Published On: Ven, Mag 31st, 2013

Bruno Raschi, un grande in uno sport semplice

raschi

Bisogna leggersela tutta o rileggerla questa “Ronda di notte”, il libro per fortuna nuovamente rieditato, grazie all’iniziativa della comunità Borgotarese, e che raccoglie gli articoli o le storie o le poesie, comunque le si voglia chiamare, di Bruno Raschi. Un grande giornalista, un mito, che ha lasciato un segno profondo almeno quanto le parole di chi oggi lo ha ricordato in Provincia in occasione della presentazione del volume che dalla settimana prossima si potrà acquistare in edicola.
Per il vicepresidente Pier Luigi Ferrari “parlare di Raschi è parlare di una persona straordinaria, una costante per Borgotaro. Questo libro è come un tour che inizia nel 1958 e finisce purtroppo con la sua vita nel 1983”.  Simbolo del giornalismo umano per Walter Antonini, responsabile dell’Agenzia provinciale allo Sport “dobbiamo sperare che quelli che fanno sport leggano il suo libro perché ci sono i valori veri a cui ispirarsi”.

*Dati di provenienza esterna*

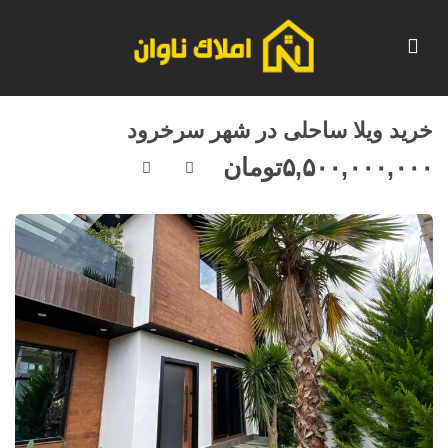
خرید ویلا ساحلی در شهر سرخرود
۵,۵۰۰,۰۰۰,۰۰۰
تومان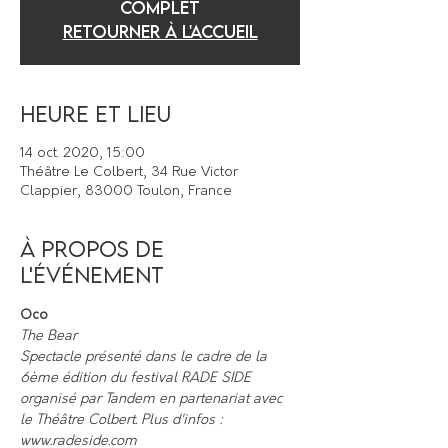
COMPLET
Retourner à l'accueil
Heure et lieu
14 oct. 2020, 15:00
Théâtre Le Colbert, 34 Rue Victor
Clappier, 83000 Toulon, France
À propos de
l'événement
Oco
The Bear
Spectacle présenté dans le cadre de la 
6ème édition du festival RADE SIDE 
organisé par Tandem en partenariat avec 
le Théâtre Colbert. Plus d'infos : 
www.radeside.com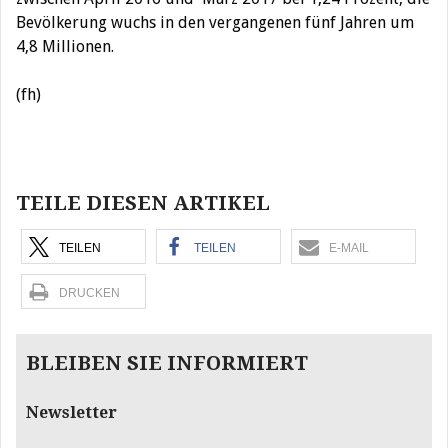
Bevölkerung wuchs in den vergangenen fünf Jahren um
4,8 Millionen.
(fh)
Beitragsnavigation
TEILE DIESEN ARTIKEL
TEILEN
TEILEN
E-MAIL
DRUCKEN
BLEIBEN SIE INFORMIERT
Newsletter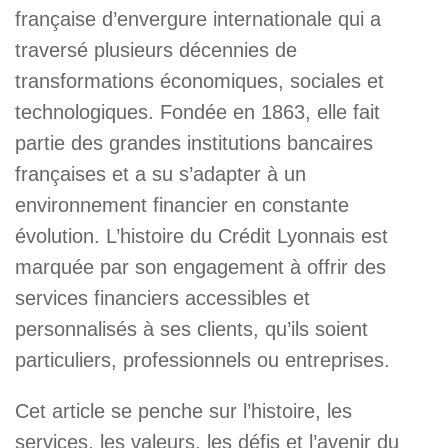
française d’envergure internationale qui a
traversé plusieurs décennies de
transformations économiques, sociales et
technologiques. Fondée en 1863, elle fait
partie des grandes institutions bancaires
françaises et a su s’adapter à un
environnement financier en constante
évolution. L’histoire du Crédit Lyonnais est
marquée par son engagement à offrir des
services financiers accessibles et
personnalisés à ses clients, qu’ils soient
particuliers, professionnels ou entreprises.
Cet article se penche sur l’histoire, les
services, les valeurs, les défis et l’avenir du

“Era un mio idolo, un amico, ha rappresentato l’icona del giornalista sportivo ma avrebbe potuto scrivere di tutto”. – ha detto Gianfranco Bellè a lungo caposervizio allo Sport della Gazzetta di Parma tracciando il suo ricordo di Bruno Raschi. Laureato in lettere a Torino, Raschi ha fatto dapprima l’insegnante con alunni dal cognome impegnativo come Agnelli e Tosatti. “Era un cantore, un poeta rubato all’arte lirica e trasportato al giornalismo sportivo. Tra i suoi sogni c’era anche quello di un libro, ma quando uscì la prima edizione di “Ronda di Notte” lui non c’era già più. Il titolo del volume viene dalla rubrica che per anni lo ha accompagnato. Nei suoi articoli ci sono 25 anni di ciclismo, col sudore o il fango del ciclista riusciva a estrapolare una morale. – ha continuato Bellè spiegando che Raschi era una persona poliedrica, “aveva anche scritto una canzone “La minigonna della nonna” che gli valse un premio. La pittura era il suo debole e amava la lettura.”.

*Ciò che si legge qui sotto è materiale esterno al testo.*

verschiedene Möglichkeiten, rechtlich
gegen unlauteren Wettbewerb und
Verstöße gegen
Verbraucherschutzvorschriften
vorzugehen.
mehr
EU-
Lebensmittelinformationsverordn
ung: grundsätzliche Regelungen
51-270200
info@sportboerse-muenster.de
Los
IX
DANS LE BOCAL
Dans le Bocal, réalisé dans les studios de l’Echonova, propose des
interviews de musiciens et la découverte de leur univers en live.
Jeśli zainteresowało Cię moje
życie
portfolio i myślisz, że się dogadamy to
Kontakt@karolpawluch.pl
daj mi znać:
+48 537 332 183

Tanti anche i ricordi di Vittorio Adorni, per tre volte vincitore del giro d’Italia nonché campione del mondo. “Bruno Raschi era qualcosa di grande in uno sport semplice – ha spiegato –  Ho avuto la fortuna di avere da lui articoli stupendi e anche qualche bastonata. Ricordo un episodio, durante l’ultimo giro d’Italia che ho vinto ero in fuga con la maglia rosa sulle dolomiti e lui, che era sempre in macchina con Toriani, avvicinandosi mi ha chiesto cosa pensassi. Non sapevo cosa dire poi mi venne fuori: se fossi capace di cantare ti canterei l’Aida. E  lui lo scrisse. Speriamo che prima o poi arrivi un Brino Raschi in questo mondo”.

Pubblicato dalla casa editrice Landoni nel 1984, la ristampa del libro “Ronda di notte” è una delle iniziative promosse in occasione del trentennale della morte di Raschi che fu vicedirettore della Gazzetta dello Sport. Curata dal giornalista sportivo Beppe Conti è stata realizzata grazie all’impegno dell’Associazione “Antonio Emanuelli”. “ E per noi una soddisfazione essere riusciti a pubblicare la ristampa di questo libro da tempo introvabile – ha detto Salvatorangelo Oppo presidente dell’associazione –  dalla prossima settimana è in edicola e ne siamo felici perché in questo modo riusciamo a mettere in circolo un libro molto bello”.